▸ **EXERCISE**
Copy the listing below line for line, without changing a single character.

▸ **DATASET CONTENT**
■ ■ ■ ■ ■ ■ ■
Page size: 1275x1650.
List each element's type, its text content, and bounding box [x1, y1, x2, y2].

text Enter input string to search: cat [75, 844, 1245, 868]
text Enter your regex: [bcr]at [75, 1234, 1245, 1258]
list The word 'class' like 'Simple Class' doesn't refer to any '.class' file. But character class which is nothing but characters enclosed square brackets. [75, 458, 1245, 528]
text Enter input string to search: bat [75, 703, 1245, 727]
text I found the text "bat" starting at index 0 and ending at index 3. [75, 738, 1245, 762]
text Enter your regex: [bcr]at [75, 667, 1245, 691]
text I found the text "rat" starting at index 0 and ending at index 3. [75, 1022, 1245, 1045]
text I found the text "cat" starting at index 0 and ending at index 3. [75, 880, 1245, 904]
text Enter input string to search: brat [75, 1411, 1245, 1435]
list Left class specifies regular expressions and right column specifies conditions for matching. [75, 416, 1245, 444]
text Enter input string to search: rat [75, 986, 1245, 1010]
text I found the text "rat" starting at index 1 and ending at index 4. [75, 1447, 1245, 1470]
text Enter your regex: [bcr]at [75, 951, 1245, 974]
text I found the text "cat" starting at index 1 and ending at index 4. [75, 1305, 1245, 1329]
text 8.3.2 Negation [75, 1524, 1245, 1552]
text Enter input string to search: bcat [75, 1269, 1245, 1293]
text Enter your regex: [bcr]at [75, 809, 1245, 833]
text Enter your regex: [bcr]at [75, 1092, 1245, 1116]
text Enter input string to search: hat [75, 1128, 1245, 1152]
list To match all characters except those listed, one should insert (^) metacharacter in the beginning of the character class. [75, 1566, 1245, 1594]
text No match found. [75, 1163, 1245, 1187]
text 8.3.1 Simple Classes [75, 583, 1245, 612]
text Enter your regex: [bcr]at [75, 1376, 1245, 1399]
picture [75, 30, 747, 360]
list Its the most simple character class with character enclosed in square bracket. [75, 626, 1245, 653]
■ ■ ■ ■ ■ ■ ■
▸ **FULL ANSWER**
Page size: 1275x1650.
List each element's type, its text content, and bounding box [x1, y1, x2, y2].

text Enter input string to search: cat [75, 844, 1245, 868]
text Enter your regex: [bcr]at [75, 1234, 1245, 1258]
list The word 'class' like 'Simple Class' doesn't refer to any '.class' file. But character class which is nothing but characters enclosed square brackets. [75, 458, 1245, 528]
text Enter input string to search: bat [75, 703, 1245, 727]
text I found the text "bat" starting at index 0 and ending at index 3. [75, 738, 1245, 762]
text Enter your regex: [bcr]at [75, 667, 1245, 691]
text I found the text "rat" starting at index 0 and ending at index 3. [75, 1022, 1245, 1045]
text I found the text "cat" starting at index 0 and ending at index 3. [75, 880, 1245, 904]
text Enter input string to search: brat [75, 1411, 1245, 1435]
list Left class specifies regular expressions and right column specifies conditions for matching. [75, 416, 1245, 444]
text Enter input string to search: rat [75, 986, 1245, 1010]
text I found the text "rat" starting at index 1 and ending at index 4. [75, 1447, 1245, 1470]
text Enter your regex: [bcr]at [75, 951, 1245, 974]
text I found the text "cat" starting at index 1 and ending at index 4. [75, 1305, 1245, 1329]
text 8.3.2 Negation [75, 1524, 1245, 1552]
text Enter input string to search: bcat [75, 1269, 1245, 1293]
text Enter your regex: [bcr]at [75, 809, 1245, 833]
text Enter your regex: [bcr]at [75, 1092, 1245, 1116]
text Enter input string to search: hat [75, 1128, 1245, 1152]
list To match all characters except those listed, one should insert (^) metacharacter in the beginning of the character class. [75, 1566, 1245, 1594]
text No match found. [75, 1163, 1245, 1187]
text 8.3.1 Simple Classes [75, 583, 1245, 612]
text Enter your regex: [bcr]at [75, 1376, 1245, 1399]
picture [75, 30, 747, 360]
list Its the most simple character class with character enclosed in square bracket. [75, 626, 1245, 653]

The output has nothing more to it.